Certaines filières ont pu, à juste titre, se sentir menacées dans la mesure où leur identité est fondée sur leurs bouteilles ou leurs emballages. Il faut répondre à leurs interrogations. Les bouteilles de parfum, par exemple, sont très difficiles à réemployer et il est quasiment certain qu'elles ne seront pas concernées – à moins que les filières ne nous démontrent elles-mêmes qu'elles peuvent le faire de façon intéressante. Nous étudierons les initiatives qui nous seront proposées même si, a priori, je peux vous indiquer que les bouteilles de parfum ne seront pas réemployées. Quant au réemploi des bouteilles de champagne, il n'est tout simplement pas possible car il poserait des problèmes de sécurité. L'État n'est pas totalement irresponsable et, puisque le processus est dangereux, les bouteilles de champagne ne feront évidemment pas l'objet d'un réemploi.

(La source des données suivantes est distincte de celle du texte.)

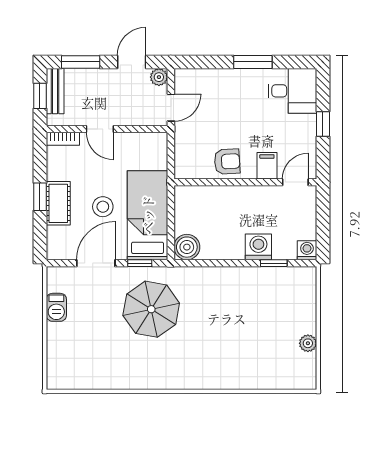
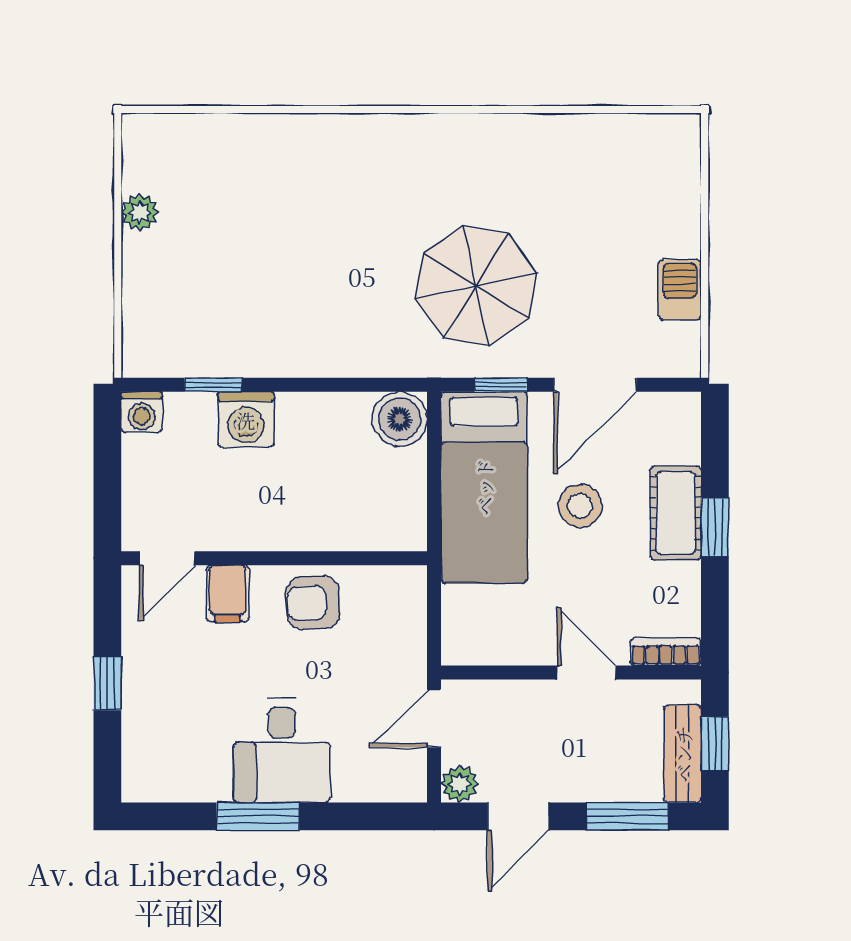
desk: (292, 91) -> (282, 751), moved, turned -90

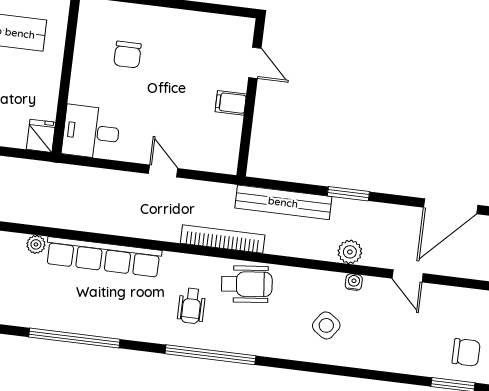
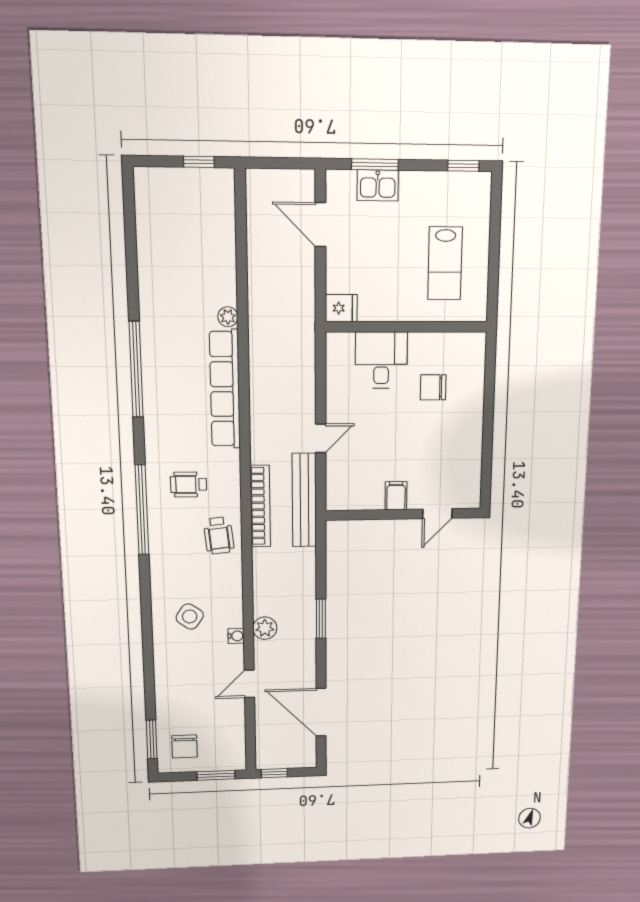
desk: (91, 132) -> (381, 360), moved
bench: (283, 202) -> (304, 500), moved
wheelchair: (247, 284) -> (219, 535), width x0.73, depth x0.73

Les premières études que nous avons reçues démontrent que le réemploi risque d'être très difficile aussi concernant les bouteilles de vin, pour des raisons liées notamment à l'export : il serait compliqué d'aller rechercher les bouteilles vendues aux États-Unis, en Chine, en Russie ou ailleurs. Nous allons donc nous intéresser à la capacité de standardisation – tout en sachant que de nombreuses bouteilles de vin, par exemple celles porteuses d'une identité, ne pourront pas être concernées. Nous devons agir avec bon sens et analyser les différentes études spécifiquement, filière par filière et produit par produit, afin d'identifier les cas où le réemploi peut avoir un intérêt – il faudra alors l'encourager – et les cas où il n'a pas de sens.

L'article 12 me semble répondre à l'ensemble de ces exigences. Soyez certains que notre objectif est de faciliter la consigne pour réemploi là où cela est possible et de faciliter le recyclage dans les autres cas. Soyons raisonnables ensemble, encourageons cette avancée environnementale quand elle est possible et ne l'encourageons pas dans le cas contraire, tout simplement. J'émets un avis défavorable aux amendements de suppression de l'article.